> Document excerpt
[Start of Attachment]

    • avatar ToadHollowPhoto says:

      You and I both, Rick! I am pretty sure if I saw a Doctor coming at me with one of those, I’d just take whatever fate has in store for me with the disease! How would you even close a hole that big? Would you need welding tools and a big metal plate or something? LOL

  10. avatar Chris Nitz says:

    Toad, seriously! You know how to freak a dude out with nothing more than an image. Needles suck, antique needles are FREAKY! Nice work however ;)

    • avatar ToadHollowPhoto says:

      LOL! :) Thanks Chris, we really appreciate your great comments here! I totally agree with your sentiments, my friend, I hate needles and these ones look like they come from another planet to me!

  11. I’m just hoping that these weren’t from a dentist’s office. Now that would be painful. Great job as usual with the imagery and accompanying story Toad.
[End of Attachment]
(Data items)
[Start of Attachment]
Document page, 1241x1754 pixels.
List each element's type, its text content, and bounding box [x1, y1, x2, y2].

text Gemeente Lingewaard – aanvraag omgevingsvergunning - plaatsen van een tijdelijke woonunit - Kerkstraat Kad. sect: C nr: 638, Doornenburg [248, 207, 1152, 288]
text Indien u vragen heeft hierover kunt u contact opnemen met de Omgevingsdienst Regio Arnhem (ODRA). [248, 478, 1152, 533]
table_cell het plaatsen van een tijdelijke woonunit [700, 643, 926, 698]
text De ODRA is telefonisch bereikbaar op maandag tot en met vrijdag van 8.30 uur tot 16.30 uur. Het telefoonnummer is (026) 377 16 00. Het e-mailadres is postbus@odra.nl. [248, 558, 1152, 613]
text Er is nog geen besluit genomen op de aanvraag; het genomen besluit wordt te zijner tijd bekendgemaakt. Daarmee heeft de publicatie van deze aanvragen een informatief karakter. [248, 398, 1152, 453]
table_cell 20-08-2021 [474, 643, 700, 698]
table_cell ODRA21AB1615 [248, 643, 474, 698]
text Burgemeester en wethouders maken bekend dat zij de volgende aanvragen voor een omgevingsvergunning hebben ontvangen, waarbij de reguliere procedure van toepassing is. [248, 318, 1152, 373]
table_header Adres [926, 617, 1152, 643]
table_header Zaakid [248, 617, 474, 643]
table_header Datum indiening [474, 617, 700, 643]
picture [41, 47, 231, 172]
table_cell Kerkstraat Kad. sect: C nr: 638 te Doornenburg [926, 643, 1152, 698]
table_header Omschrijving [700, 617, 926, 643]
[End of Attachment]
> Work to complete
**A)** List every name by which a commenter in the comment thread directly addresses another person, giving each name once.
**B)** Duplicate the comment thread from "10. avatar Chris" to "accompanying story Toad.".
**C)** Pick up the comment thread after its final comment and continue it.
The data items have no connection to the comment thread.

> Responses for each task
**A)** Rick, Toad, Chris

**B)**
10. avatar Chris Nitz says:

    Toad, seriously! You know how to freak a dude out with nothing more than an image. Needles suck, antique needles are FREAKY! Nice work however ;)

    • avatar ToadHollowPhoto says:

      LOL! :) Thanks Chris, we really appreciate your great comments here! I totally agree with your sentiments, my friend, I hate needles and these ones look like they come from another planet to me!

  11. I’m just hoping that these weren’t from a dentist’s office. Now that would be painful. Great job as usual with the imagery and accompanying story Toad.

**C)**
    • avatar ToadHollowPhoto says:

      I am thrilled to report that absolutely no dentist’s were involved, but now that you’ve mentioned it in the same post as these needles here, I went ahead and cancelled all my appointments for the next… 40 years. :) Thanks for your awesome visit and comments here, Steven, we really appreciate it so much!

  12. avatar LensScaper says:

    As a retired Medic these look pretty heinous objects – my waiting room would have emptied in a second if I appeared waving something like this! The second image looks remarkably like an ear syringe to me actually, but I may be wrong.

    • avatar ToadHollowPhoto says:

      I hope you’re right there, Andy. At least the concept of an ear syringe doesn’t require a manhole sized opening to be left behind in the victim patient. :) Thanks so much for your visit and wonderful comments, my friend we really do appreciate it so much!

  13. avatar Jim Nix says:

    eesh! no thanks! but great images Toad!!

    • avatar ToadHollowPhoto says:

      Hehehehehehe!! There’s no WAY I could agree with you more there, Jim! :) Thanks so much for taking the time to pop by and for leaving us your comments, my friend!!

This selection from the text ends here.